Will Rejuvenation Therapies Be Useful for Progeria Patients?

Progeroid conditions are colloquially described as accelerated aging, but they are not in fact accelerated aging. They are only tangentially related to normal aging, in the sense that they are a form of molecular damage run rampant, and such damage tends to produce tissue and organ dysfunction that broadly resembles aging. It is not the same, however. Some progerias arguably involve forms of damage that do exist in normal aging and do contribute to normal aging, but when that damage represents near 100% of the total damage burden, rather than the normal much lesser fraction, the outcome ceases to be something that we can legitimately call aging. We cannot use it to teach us much about normal aging, and most of the rejuvenation treatments that will be beneficial to normally aged individuals will likely do little for a progeria patient. Only where the form of damage in a progeria aligns with a specific approach to rejuvenation through damage repair might there be utility.

All of the so-called "premature aging" diseases are in one critical sense entirely different from aging, inasmuch as they are the result of a relatively simple, unitary problem: patients carry just one key mutation in their cells. By contrast, real aging is the result of many different kinds of damage - and that damage accumulates as an unintended result of normal, healthy genes carrying out normal, life-sustaining metabolic processes that unfortunately inflict damage on previously healthy, non-mutated cells.
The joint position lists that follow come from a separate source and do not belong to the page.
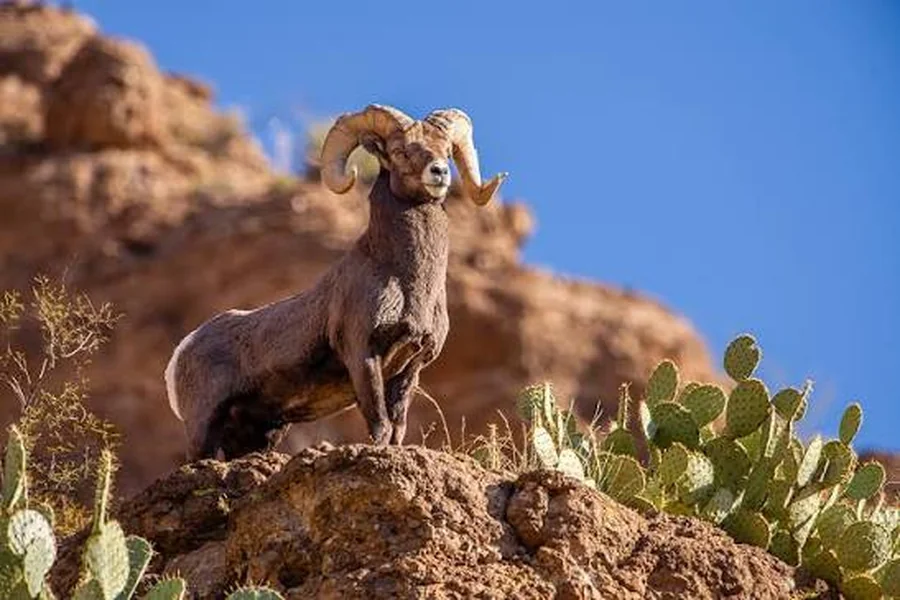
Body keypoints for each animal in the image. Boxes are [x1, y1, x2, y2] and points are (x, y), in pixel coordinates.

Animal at [164, 103, 508, 461]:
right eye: (400, 152)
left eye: (446, 153)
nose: (439, 173)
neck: (408, 283)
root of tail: (182, 351)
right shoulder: (362, 355)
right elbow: (380, 423)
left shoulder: (410, 368)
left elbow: (397, 427)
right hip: (204, 427)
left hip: (258, 433)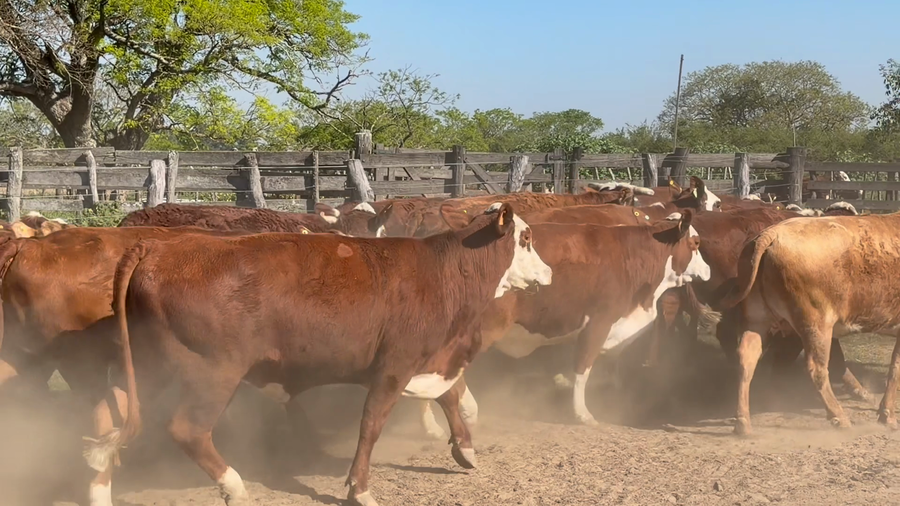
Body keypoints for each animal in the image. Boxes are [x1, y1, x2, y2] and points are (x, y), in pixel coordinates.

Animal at [83, 202, 553, 506]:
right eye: (527, 238)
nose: (548, 272)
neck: (443, 271)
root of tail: (156, 247)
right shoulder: (394, 366)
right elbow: (371, 426)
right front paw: (360, 489)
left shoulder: (431, 360)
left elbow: (451, 397)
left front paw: (465, 450)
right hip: (214, 373)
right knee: (188, 430)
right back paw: (234, 486)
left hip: (144, 368)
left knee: (108, 420)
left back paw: (100, 489)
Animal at [718, 211, 900, 435]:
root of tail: (770, 234)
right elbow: (895, 370)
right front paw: (888, 414)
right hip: (816, 323)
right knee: (816, 369)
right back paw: (839, 417)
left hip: (756, 319)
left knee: (746, 360)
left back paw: (743, 422)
In aging, there is no underlying mutation to fix, and we interfere with normal metabolic processes at our peril. So repairing the many different kinds of cellular and molecular aging damage is our best path to a future where we can live free of age-related ill-health.
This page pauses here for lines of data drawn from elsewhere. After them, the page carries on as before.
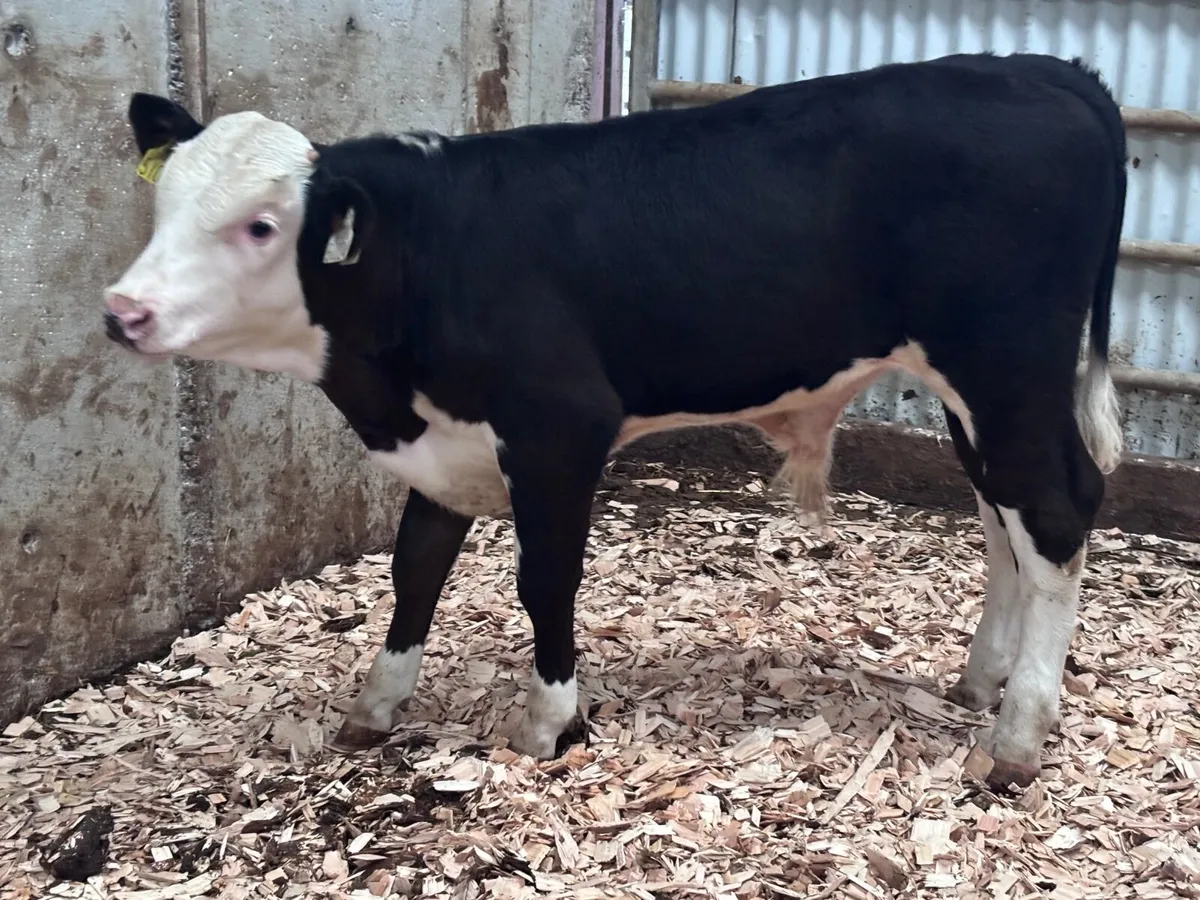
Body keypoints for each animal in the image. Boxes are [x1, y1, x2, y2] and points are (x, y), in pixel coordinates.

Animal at [102, 51, 1126, 790]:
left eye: (261, 225)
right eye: (163, 200)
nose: (123, 310)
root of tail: (1046, 69)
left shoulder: (557, 430)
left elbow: (544, 579)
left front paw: (550, 720)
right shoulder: (448, 446)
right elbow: (415, 570)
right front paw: (376, 705)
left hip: (1005, 369)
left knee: (1058, 513)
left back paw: (1017, 736)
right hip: (975, 393)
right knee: (1004, 517)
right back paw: (983, 678)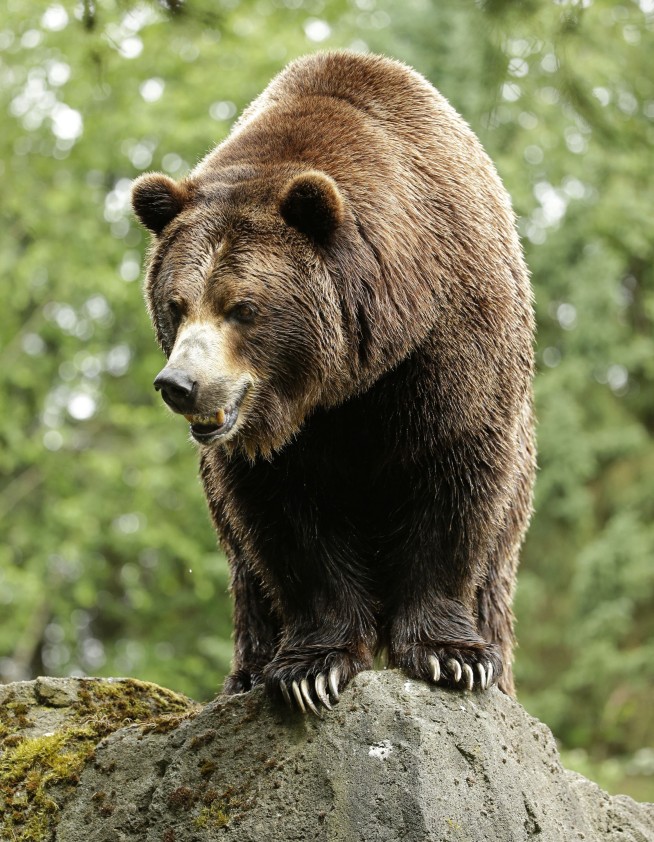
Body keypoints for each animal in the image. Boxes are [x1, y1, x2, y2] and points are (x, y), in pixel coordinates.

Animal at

"Damage-repair" rejuvenation biotechnologies might very well help progeria patients by removing, repairing, or replacing the subset of their cellular abnormalities that occur in their bodies and line up closely enough with forms of cellular and molecular aging damage targeted by these SENS-like damage-repair approaches. For instance, the high burden of what appear to be senescent cells in Hutchinson-Gilford Progeria Syndrome (HGPS) patients and mouse models is the result of a mutation in the gene for LMNA, whose encoded proteins are important structural components of the nuclear envelope, leading to senescent-cell-like phenotypes. The accumulation of senescent cells is, of course, involved in normal aging.
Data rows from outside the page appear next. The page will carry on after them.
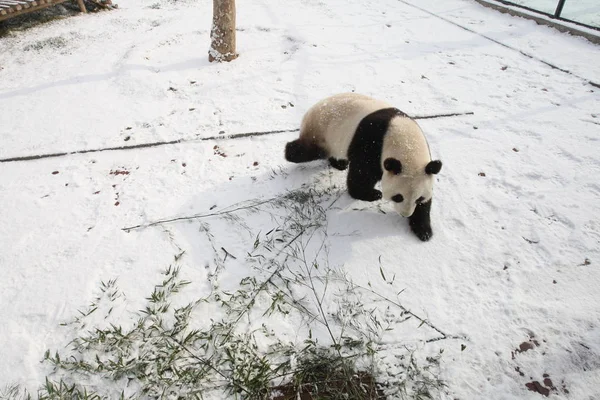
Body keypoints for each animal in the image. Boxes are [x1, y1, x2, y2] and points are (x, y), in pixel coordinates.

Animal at [284, 92, 442, 241]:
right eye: (398, 197)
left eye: (419, 198)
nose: (405, 214)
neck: (406, 144)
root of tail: (312, 109)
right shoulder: (372, 144)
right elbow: (362, 174)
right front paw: (372, 194)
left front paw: (424, 231)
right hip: (323, 131)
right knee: (309, 150)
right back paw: (289, 151)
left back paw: (339, 164)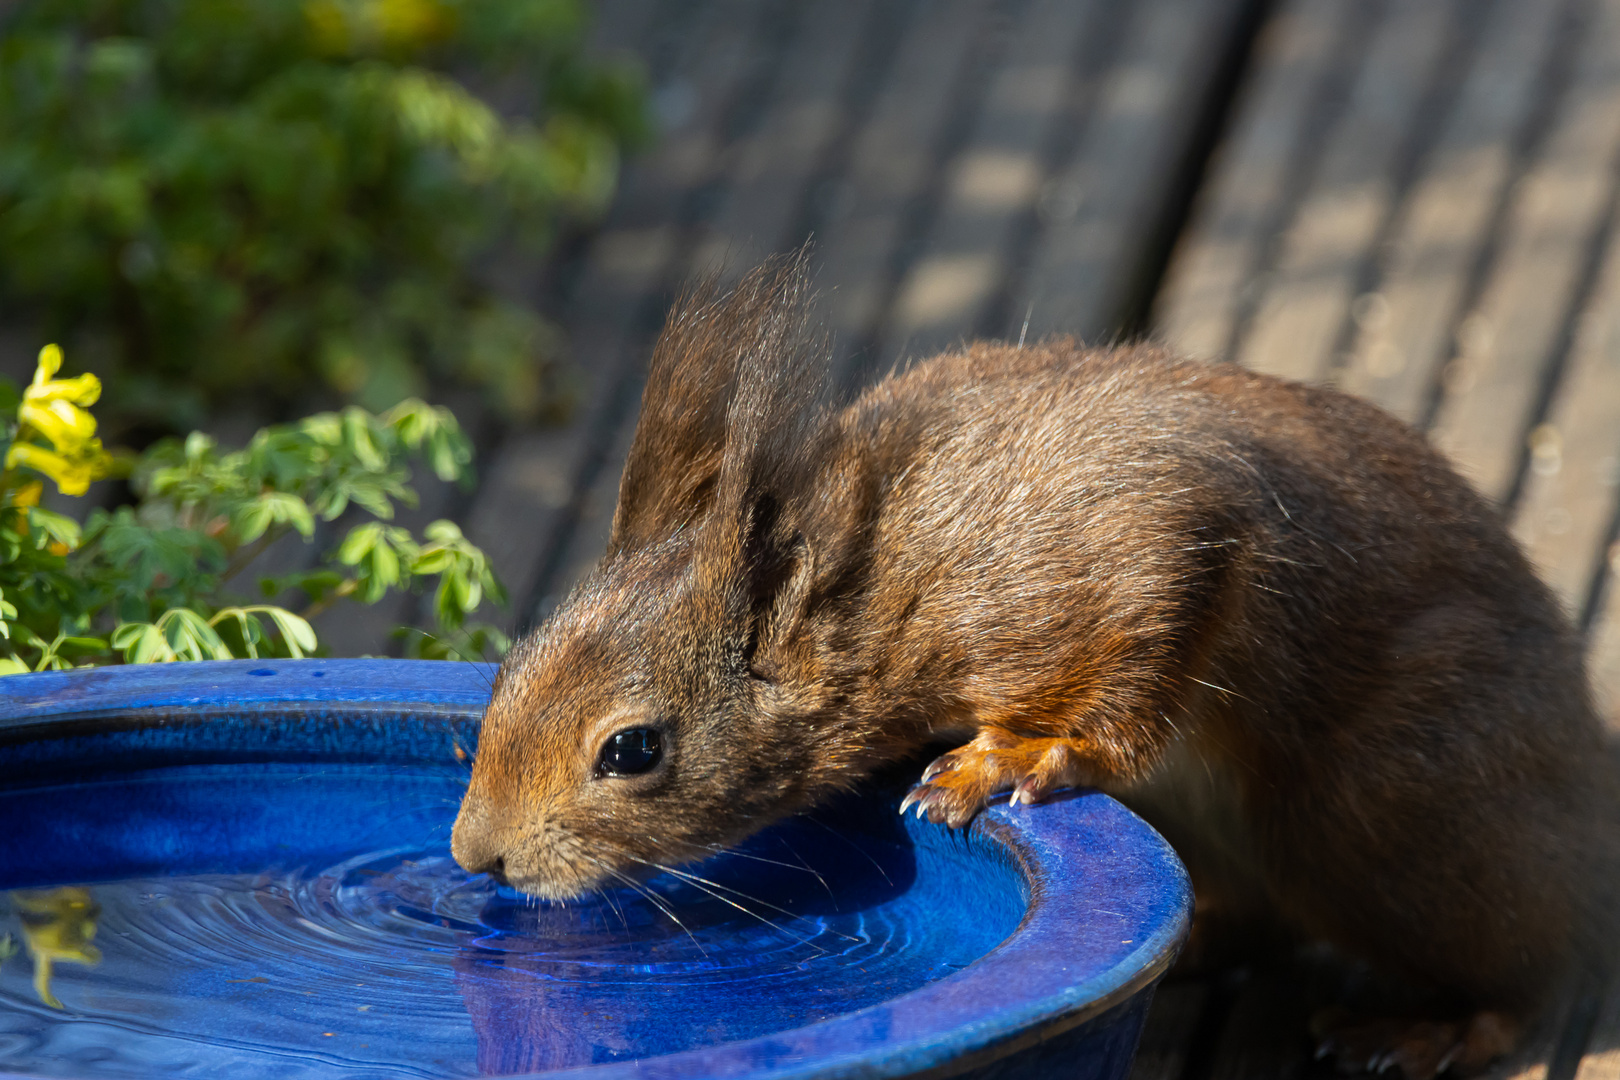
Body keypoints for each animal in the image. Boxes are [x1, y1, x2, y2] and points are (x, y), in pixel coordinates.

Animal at [450, 255, 1613, 1080]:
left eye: (632, 750)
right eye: (505, 674)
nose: (478, 856)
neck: (889, 575)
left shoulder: (1143, 543)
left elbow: (1139, 677)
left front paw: (1011, 761)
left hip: (1403, 805)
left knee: (1533, 966)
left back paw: (1438, 1027)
Even if the abnormal cells accumulating in HGPS patients' bodies aren't true senescent cells, there's still every reason to expect these patients to benefit from destroying the aberrant cells. This isn't just a reasonable prediction from first principles: it has proof-of-concept. In an animal study, scientists destroyed large numbers of the senescent-like cells in the tissues of mice with the same mutation as HGPS patients engineered into their genome. However, even after this senolytic treatment, however, these mice still aren't nearly as healthy or as long-lived as normal mice. HGPS causes other abnormalities in non-"senescent" cells, and both these mice and HGPS patients are rapidly accumulating these abnormal cells in comparison to normal individuals.